Problem description: Reproduce all entries word for word.

Stored data:

*** Block opens ***

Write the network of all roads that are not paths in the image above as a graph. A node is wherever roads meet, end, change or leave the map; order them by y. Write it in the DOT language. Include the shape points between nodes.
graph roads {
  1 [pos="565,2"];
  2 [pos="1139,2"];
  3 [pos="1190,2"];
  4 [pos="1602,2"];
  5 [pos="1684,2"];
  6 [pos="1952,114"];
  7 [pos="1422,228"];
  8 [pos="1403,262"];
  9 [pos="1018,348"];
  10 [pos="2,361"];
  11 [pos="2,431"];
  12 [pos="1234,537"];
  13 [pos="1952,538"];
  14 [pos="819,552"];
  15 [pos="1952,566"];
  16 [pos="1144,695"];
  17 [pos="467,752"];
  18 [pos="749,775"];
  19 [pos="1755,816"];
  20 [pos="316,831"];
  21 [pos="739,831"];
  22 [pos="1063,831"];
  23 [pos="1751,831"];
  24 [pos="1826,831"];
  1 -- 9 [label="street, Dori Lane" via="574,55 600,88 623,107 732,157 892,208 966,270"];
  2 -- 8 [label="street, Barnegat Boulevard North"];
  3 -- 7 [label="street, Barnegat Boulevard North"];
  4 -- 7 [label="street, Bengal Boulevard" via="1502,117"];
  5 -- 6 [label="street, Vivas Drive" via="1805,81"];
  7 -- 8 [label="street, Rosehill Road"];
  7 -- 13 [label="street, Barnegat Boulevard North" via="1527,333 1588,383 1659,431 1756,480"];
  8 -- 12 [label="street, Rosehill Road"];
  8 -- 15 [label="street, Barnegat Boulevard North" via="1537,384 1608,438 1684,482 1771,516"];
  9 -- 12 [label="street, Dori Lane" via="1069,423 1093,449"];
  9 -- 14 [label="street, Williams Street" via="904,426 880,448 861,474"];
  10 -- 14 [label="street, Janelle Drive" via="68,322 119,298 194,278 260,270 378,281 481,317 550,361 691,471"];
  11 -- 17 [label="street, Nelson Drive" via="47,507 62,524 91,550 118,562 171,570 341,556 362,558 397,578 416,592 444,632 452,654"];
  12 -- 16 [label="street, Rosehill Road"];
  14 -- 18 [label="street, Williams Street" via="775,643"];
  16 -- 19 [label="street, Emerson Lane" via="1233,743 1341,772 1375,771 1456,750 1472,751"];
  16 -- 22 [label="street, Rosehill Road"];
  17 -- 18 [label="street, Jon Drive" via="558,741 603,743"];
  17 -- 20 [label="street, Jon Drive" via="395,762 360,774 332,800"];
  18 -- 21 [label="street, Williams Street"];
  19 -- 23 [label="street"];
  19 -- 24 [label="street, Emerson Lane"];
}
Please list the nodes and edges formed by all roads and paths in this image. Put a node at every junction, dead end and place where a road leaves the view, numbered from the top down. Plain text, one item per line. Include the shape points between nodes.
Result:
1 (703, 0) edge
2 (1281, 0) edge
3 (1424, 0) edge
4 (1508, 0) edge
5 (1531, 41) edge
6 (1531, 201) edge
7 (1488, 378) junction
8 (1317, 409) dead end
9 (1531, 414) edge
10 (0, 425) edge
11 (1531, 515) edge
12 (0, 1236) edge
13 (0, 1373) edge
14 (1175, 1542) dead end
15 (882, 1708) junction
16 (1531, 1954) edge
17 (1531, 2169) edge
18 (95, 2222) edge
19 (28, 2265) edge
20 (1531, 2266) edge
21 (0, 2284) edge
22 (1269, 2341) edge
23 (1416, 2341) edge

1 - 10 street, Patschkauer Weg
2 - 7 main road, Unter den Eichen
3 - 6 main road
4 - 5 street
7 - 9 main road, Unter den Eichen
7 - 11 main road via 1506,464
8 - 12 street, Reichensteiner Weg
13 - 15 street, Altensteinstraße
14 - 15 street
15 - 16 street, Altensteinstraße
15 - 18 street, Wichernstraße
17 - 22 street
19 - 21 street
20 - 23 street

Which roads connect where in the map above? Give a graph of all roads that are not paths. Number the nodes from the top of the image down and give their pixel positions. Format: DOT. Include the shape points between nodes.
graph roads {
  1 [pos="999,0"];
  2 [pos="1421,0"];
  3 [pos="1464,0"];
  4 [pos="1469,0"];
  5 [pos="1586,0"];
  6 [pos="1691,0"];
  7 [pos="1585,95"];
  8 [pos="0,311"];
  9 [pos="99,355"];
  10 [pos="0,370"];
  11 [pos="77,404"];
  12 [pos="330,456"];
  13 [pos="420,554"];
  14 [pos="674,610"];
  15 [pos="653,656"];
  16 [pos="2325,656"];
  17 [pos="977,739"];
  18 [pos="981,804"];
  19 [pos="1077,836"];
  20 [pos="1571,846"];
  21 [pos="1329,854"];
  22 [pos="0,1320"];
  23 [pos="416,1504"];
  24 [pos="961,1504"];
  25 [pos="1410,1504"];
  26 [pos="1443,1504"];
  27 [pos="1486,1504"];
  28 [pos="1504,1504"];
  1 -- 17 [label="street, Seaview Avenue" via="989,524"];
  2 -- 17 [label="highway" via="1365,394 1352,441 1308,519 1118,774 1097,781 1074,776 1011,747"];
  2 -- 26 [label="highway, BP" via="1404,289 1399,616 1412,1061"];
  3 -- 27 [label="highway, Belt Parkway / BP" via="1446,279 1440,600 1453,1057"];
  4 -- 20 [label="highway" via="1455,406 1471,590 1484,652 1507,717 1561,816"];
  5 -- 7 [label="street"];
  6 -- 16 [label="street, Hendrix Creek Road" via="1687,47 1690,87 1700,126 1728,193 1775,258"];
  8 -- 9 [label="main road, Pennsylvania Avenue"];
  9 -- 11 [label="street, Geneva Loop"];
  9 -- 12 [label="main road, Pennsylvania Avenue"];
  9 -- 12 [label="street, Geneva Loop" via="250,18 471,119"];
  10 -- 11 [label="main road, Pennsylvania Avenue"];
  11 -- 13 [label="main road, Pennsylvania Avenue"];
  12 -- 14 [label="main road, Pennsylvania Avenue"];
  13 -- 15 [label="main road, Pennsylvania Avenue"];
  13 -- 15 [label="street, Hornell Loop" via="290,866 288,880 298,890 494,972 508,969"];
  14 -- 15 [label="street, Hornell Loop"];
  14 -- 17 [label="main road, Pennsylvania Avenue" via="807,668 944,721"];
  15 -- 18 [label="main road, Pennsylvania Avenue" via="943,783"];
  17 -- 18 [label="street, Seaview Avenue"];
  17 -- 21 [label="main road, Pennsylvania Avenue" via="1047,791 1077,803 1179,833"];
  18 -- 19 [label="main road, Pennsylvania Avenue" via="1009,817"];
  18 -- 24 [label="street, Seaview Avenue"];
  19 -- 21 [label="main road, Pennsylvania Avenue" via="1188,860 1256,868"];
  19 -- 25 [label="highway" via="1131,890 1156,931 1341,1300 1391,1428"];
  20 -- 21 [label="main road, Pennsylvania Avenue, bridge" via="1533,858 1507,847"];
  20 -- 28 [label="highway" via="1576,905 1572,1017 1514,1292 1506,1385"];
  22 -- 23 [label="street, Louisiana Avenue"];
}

*** Block closes ***

Task response:
Write the network of all roads that are not paths in the image above as a graph. A node is wherever roads meet, end, change or leave the map; order them by y. Write it in the DOT language. Include the shape points between nodes.
graph roads {
  1 [pos="565,2"];
  2 [pos="1139,2"];
  3 [pos="1190,2"];
  4 [pos="1602,2"];
  5 [pos="1684,2"];
  6 [pos="1952,114"];
  7 [pos="1422,228"];
  8 [pos="1403,262"];
  9 [pos="1018,348"];
  10 [pos="2,361"];
  11 [pos="2,431"];
  12 [pos="1234,537"];
  13 [pos="1952,538"];
  14 [pos="819,552"];
  15 [pos="1952,566"];
  16 [pos="1144,695"];
  17 [pos="467,752"];
  18 [pos="749,775"];
  19 [pos="1755,816"];
  20 [pos="316,831"];
  21 [pos="739,831"];
  22 [pos="1063,831"];
  23 [pos="1751,831"];
  24 [pos="1826,831"];
  1 -- 9 [label="street, Dori Lane" via="574,55 600,88 623,107 732,157 892,208 966,270"];
  2 -- 8 [label="street, Barnegat Boulevard North"];
  3 -- 7 [label="street, Barnegat Boulevard North"];
  4 -- 7 [label="street, Bengal Boulevard" via="1502,117"];
  5 -- 6 [label="street, Vivas Drive" via="1805,81"];
  7 -- 8 [label="street, Rosehill Road"];
  7 -- 13 [label="street, Barnegat Boulevard North" via="1527,333 1588,383 1659,431 1756,480"];
  8 -- 12 [label="street, Rosehill Road"];
  8 -- 15 [label="street, Barnegat Boulevard North" via="1537,384 1608,438 1684,482 1771,516"];
  9 -- 12 [label="street, Dori Lane" via="1069,423 1093,449"];
  9 -- 14 [label="street, Williams Street" via="904,426 880,448 861,474"];
  10 -- 14 [label="street, Janelle Drive" via="68,322 119,298 194,278 260,270 378,281 481,317 550,361 691,471"];
  11 -- 17 [label="street, Nelson Drive" via="47,507 62,524 91,550 118,562 171,570 341,556 362,558 397,578 416,592 444,632 452,654"];
  12 -- 16 [label="street, Rosehill Road"];
  14 -- 18 [label="street, Williams Street" via="775,643"];
  16 -- 19 [label="street, Emerson Lane" via="1233,743 1341,772 1375,771 1456,750 1472,751"];
  16 -- 22 [label="street, Rosehill Road"];
  17 -- 18 [label="street, Jon Drive" via="558,741 603,743"];
  17 -- 20 [label="street, Jon Drive" via="395,762 360,774 332,800"];
  18 -- 21 [label="street, Williams Street"];
  19 -- 23 [label="street"];
  19 -- 24 [label="street, Emerson Lane"];
}
Please list the nodes and edges formed by all roads and paths in this image. Put a node at every junction, dead end and place where a road leaves the view, numbered from the top down. Plain text, one item per line. Include the shape points between nodes.
Result:
1 (703, 0) edge
2 (1281, 0) edge
3 (1424, 0) edge
4 (1508, 0) edge
5 (1531, 41) edge
6 (1531, 201) edge
7 (1488, 378) junction
8 (1317, 409) dead end
9 (1531, 414) edge
10 (0, 425) edge
11 (1531, 515) edge
12 (0, 1236) edge
13 (0, 1373) edge
14 (1175, 1542) dead end
15 (882, 1708) junction
16 (1531, 1954) edge
17 (1531, 2169) edge
18 (95, 2222) edge
19 (28, 2265) edge
20 (1531, 2266) edge
21 (0, 2284) edge
22 (1269, 2341) edge
23 (1416, 2341) edge

1 - 10 street, Patschkauer Weg
2 - 7 main road, Unter den Eichen
3 - 6 main road
4 - 5 street
7 - 9 main road, Unter den Eichen
7 - 11 main road via 1506,464
8 - 12 street, Reichensteiner Weg
13 - 15 street, Altensteinstraße
14 - 15 street
15 - 16 street, Altensteinstraße
15 - 18 street, Wichernstraße
17 - 22 street
19 - 21 street
20 - 23 street

Which roads connect where in the map above? Give a graph of all roads that are not paths. Number the nodes from the top of the image down and give their pixel positions. Format: DOT. Include the shape points between nodes.
graph roads {
  1 [pos="999,0"];
  2 [pos="1421,0"];
  3 [pos="1464,0"];
  4 [pos="1469,0"];
  5 [pos="1586,0"];
  6 [pos="1691,0"];
  7 [pos="1585,95"];
  8 [pos="0,311"];
  9 [pos="99,355"];
  10 [pos="0,370"];
  11 [pos="77,404"];
  12 [pos="330,456"];
  13 [pos="420,554"];
  14 [pos="674,610"];
  15 [pos="653,656"];
  16 [pos="2325,656"];
  17 [pos="977,739"];
  18 [pos="981,804"];
  19 [pos="1077,836"];
  20 [pos="1571,846"];
  21 [pos="1329,854"];
  22 [pos="0,1320"];
  23 [pos="416,1504"];
  24 [pos="961,1504"];
  25 [pos="1410,1504"];
  26 [pos="1443,1504"];
  27 [pos="1486,1504"];
  28 [pos="1504,1504"];
  1 -- 17 [label="street, Seaview Avenue" via="989,524"];
  2 -- 17 [label="highway" via="1365,394 1352,441 1308,519 1118,774 1097,781 1074,776 1011,747"];
  2 -- 26 [label="highway, BP" via="1404,289 1399,616 1412,1061"];
  3 -- 27 [label="highway, Belt Parkway / BP" via="1446,279 1440,600 1453,1057"];
  4 -- 20 [label="highway" via="1455,406 1471,590 1484,652 1507,717 1561,816"];
  5 -- 7 [label="street"];
  6 -- 16 [label="street, Hendrix Creek Road" via="1687,47 1690,87 1700,126 1728,193 1775,258"];
  8 -- 9 [label="main road, Pennsylvania Avenue"];
  9 -- 11 [label="street, Geneva Loop"];
  9 -- 12 [label="main road, Pennsylvania Avenue"];
  9 -- 12 [label="street, Geneva Loop" via="250,18 471,119"];
  10 -- 11 [label="main road, Pennsylvania Avenue"];
  11 -- 13 [label="main road, Pennsylvania Avenue"];
  12 -- 14 [label="main road, Pennsylvania Avenue"];
  13 -- 15 [label="main road, Pennsylvania Avenue"];
  13 -- 15 [label="street, Hornell Loop" via="290,866 288,880 298,890 494,972 508,969"];
  14 -- 15 [label="street, Hornell Loop"];
  14 -- 17 [label="main road, Pennsylvania Avenue" via="807,668 944,721"];
  15 -- 18 [label="main road, Pennsylvania Avenue" via="943,783"];
  17 -- 18 [label="street, Seaview Avenue"];
  17 -- 21 [label="main road, Pennsylvania Avenue" via="1047,791 1077,803 1179,833"];
  18 -- 19 [label="main road, Pennsylvania Avenue" via="1009,817"];
  18 -- 24 [label="street, Seaview Avenue"];
  19 -- 21 [label="main road, Pennsylvania Avenue" via="1188,860 1256,868"];
  19 -- 25 [label="highway" via="1131,890 1156,931 1341,1300 1391,1428"];
  20 -- 21 [label="main road, Pennsylvania Avenue, bridge" via="1533,858 1507,847"];
  20 -- 28 [label="highway" via="1576,905 1572,1017 1514,1292 1506,1385"];
  22 -- 23 [label="street, Louisiana Avenue"];
}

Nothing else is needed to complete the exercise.